[Stored items]
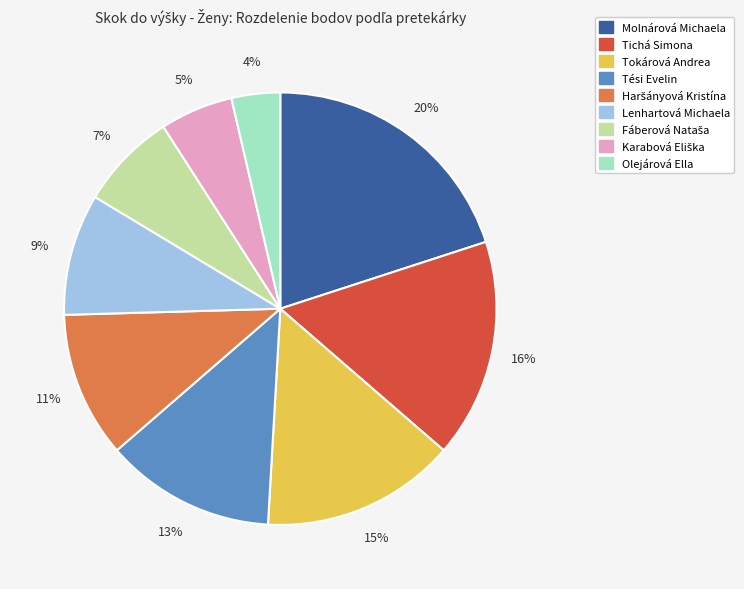

Approximately how many times larger is the value at Lenhartová Michaela compared to Tokárová Andrea?

0.6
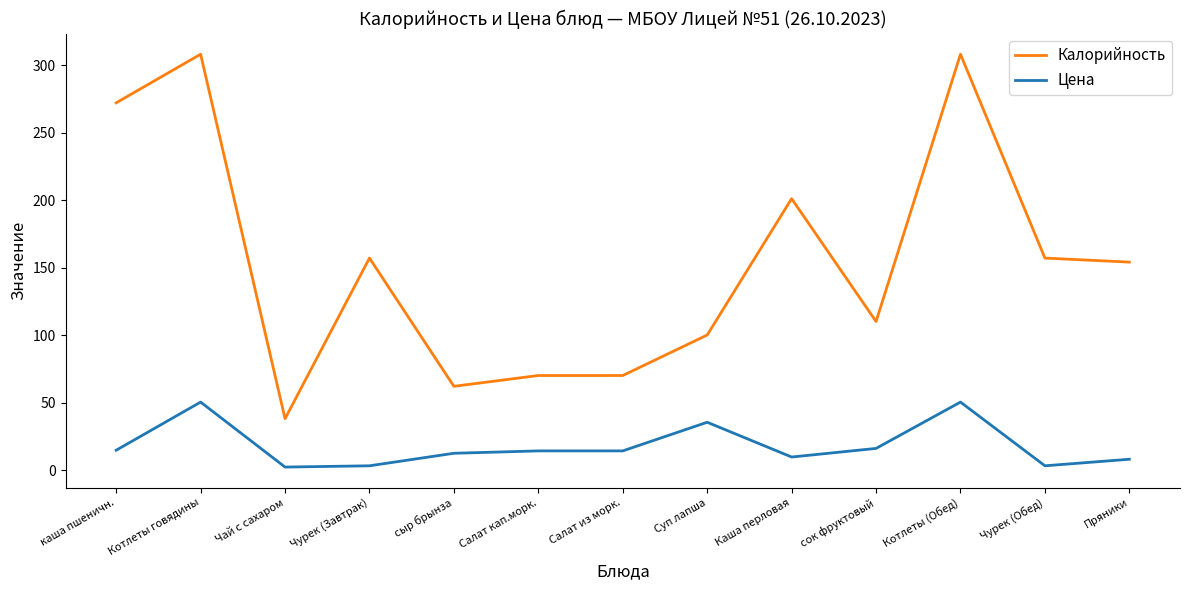

Which series has the largest range (max minus min)?

Калорийность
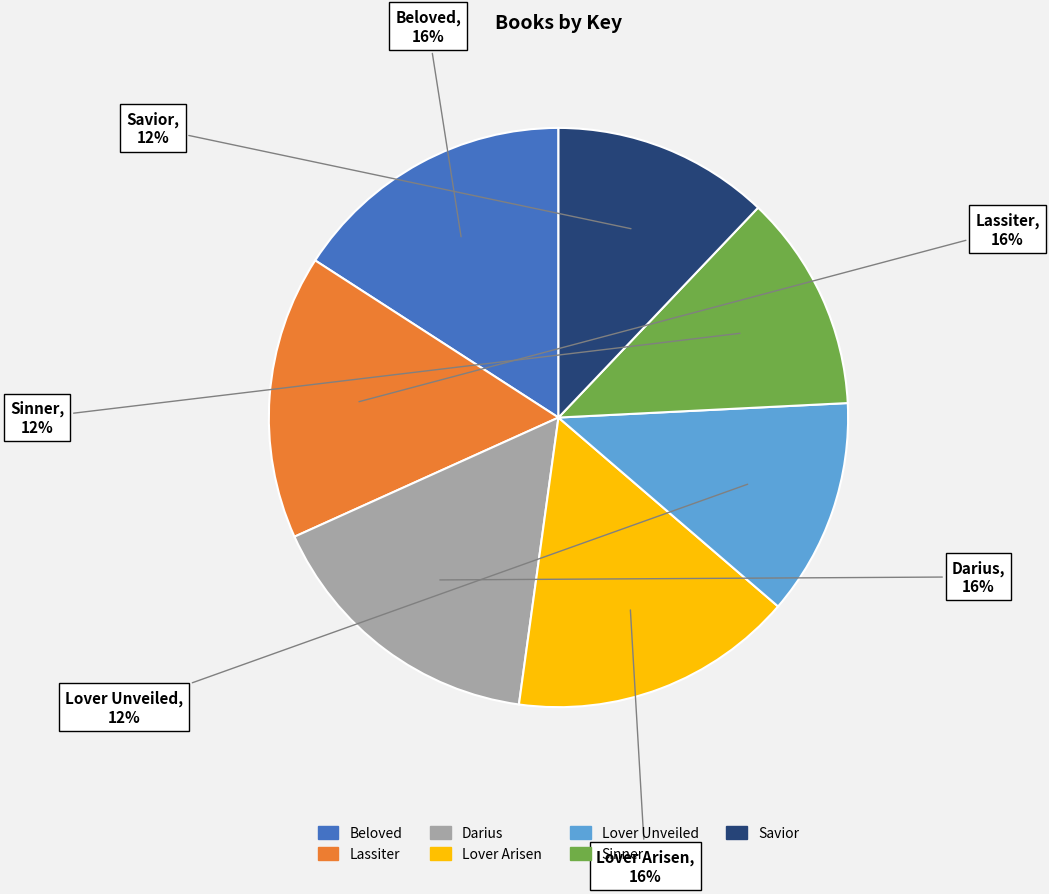

Do Sinner and Beloved together represent more than half of the pie?

No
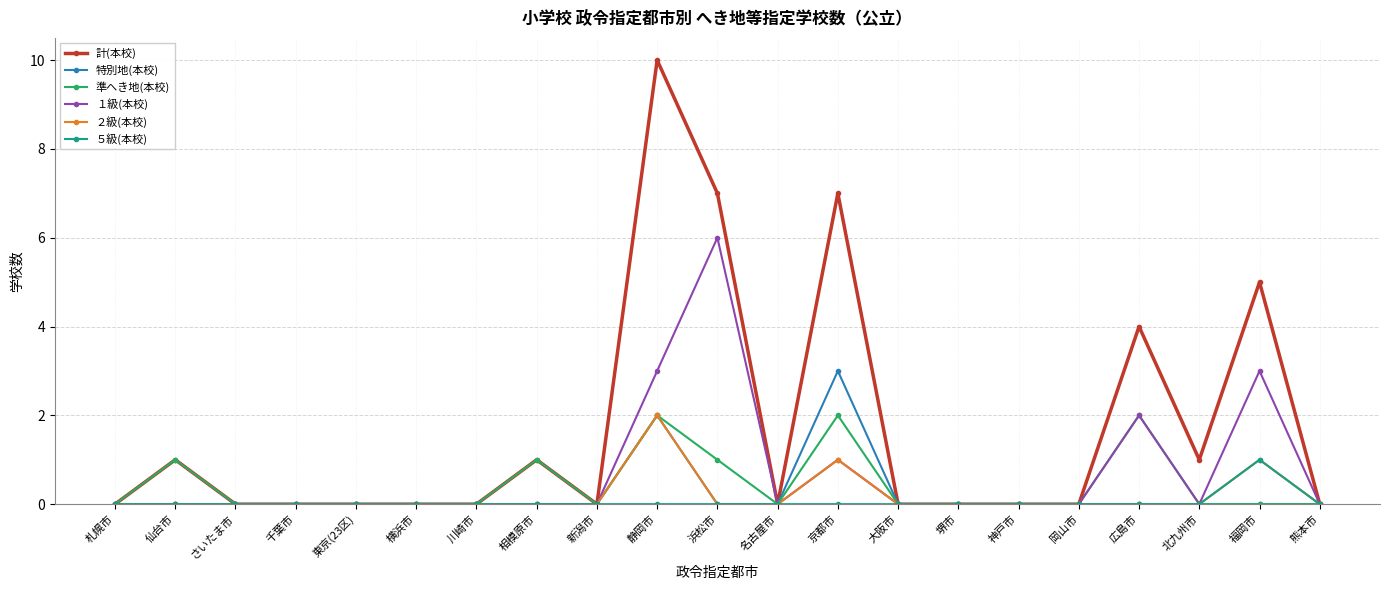

Which series has the largest total across all categories?

計(本校)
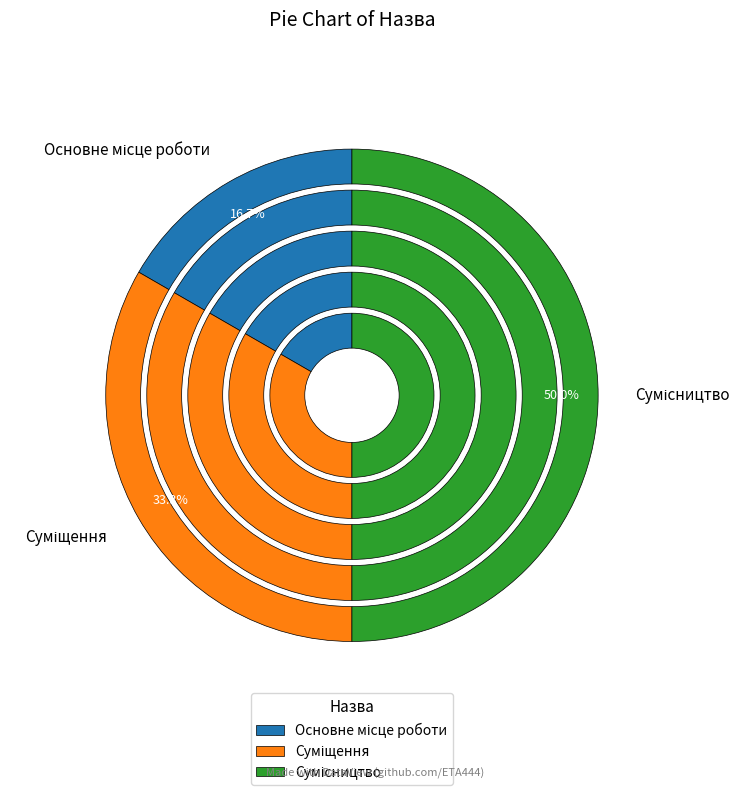

Does Сумісництво account for over 50% of the chart?

No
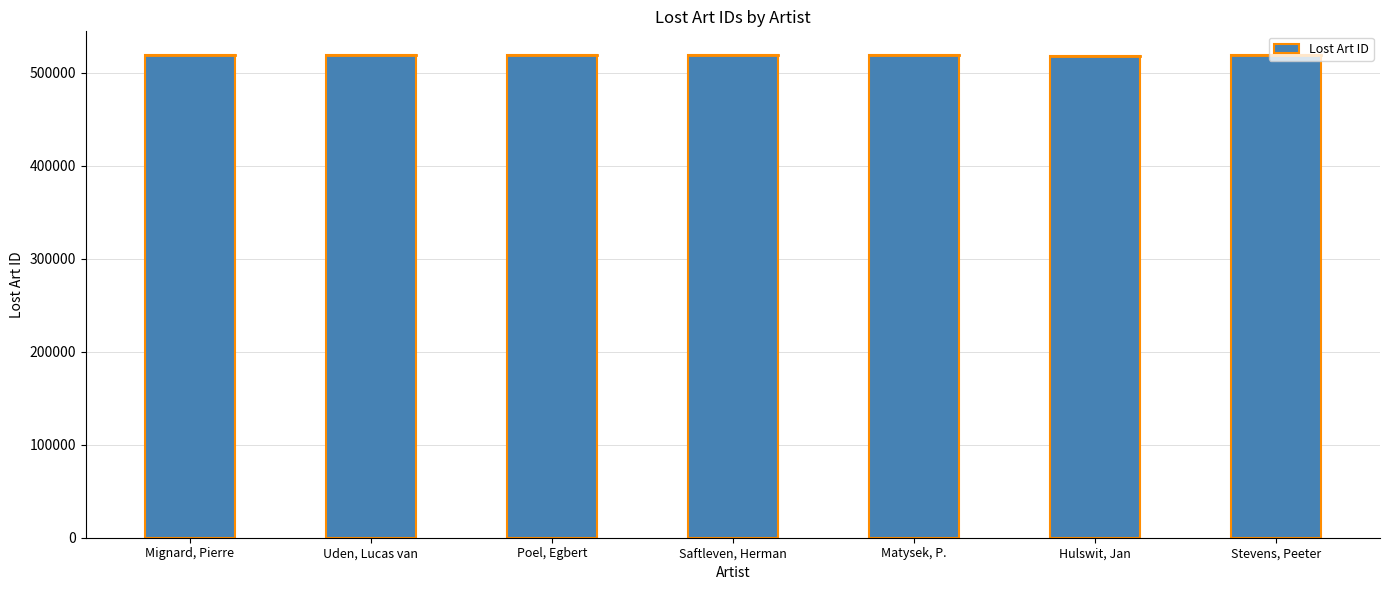

Is it true that the value at Mignard, Pierre is 518774?

True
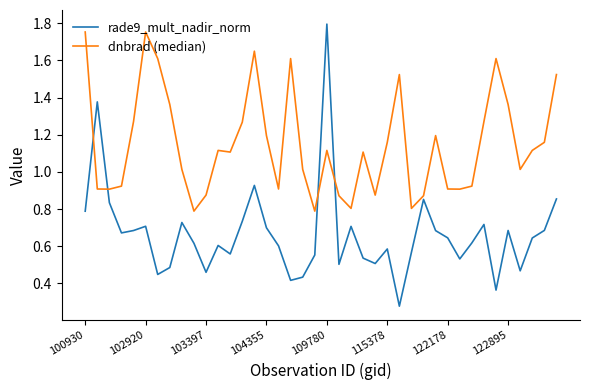

List the series in order of their overall mean, lowest first.

rade9_mult_nadir_norm, dnbrad (median)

▶ **Work to complete**
Put the lines of the rows above into a numbered list, skipping the blank lines and omitting every picture line.

▶ **Finished exercise**
1. Approximately how many times larger is the value at Lenhartová Michaela compared to Tokárová Andrea?
2. 0.6
3. Which series has the largest range (max minus min)?
4. Калорийность
5. Do Sinner and Beloved together represent more than half of the pie?
6. No
7. Which series has the largest total across all categories?
8. 計(本校)
9. Does Сумісництво account for over 50% of the chart?
10. No
11. Is it true that the value at Mignard, Pierre is 518774?
12. True
13. List the series in order of their overall mean, lowest first.
14. rade9_mult_nadir_norm, dnbrad (median)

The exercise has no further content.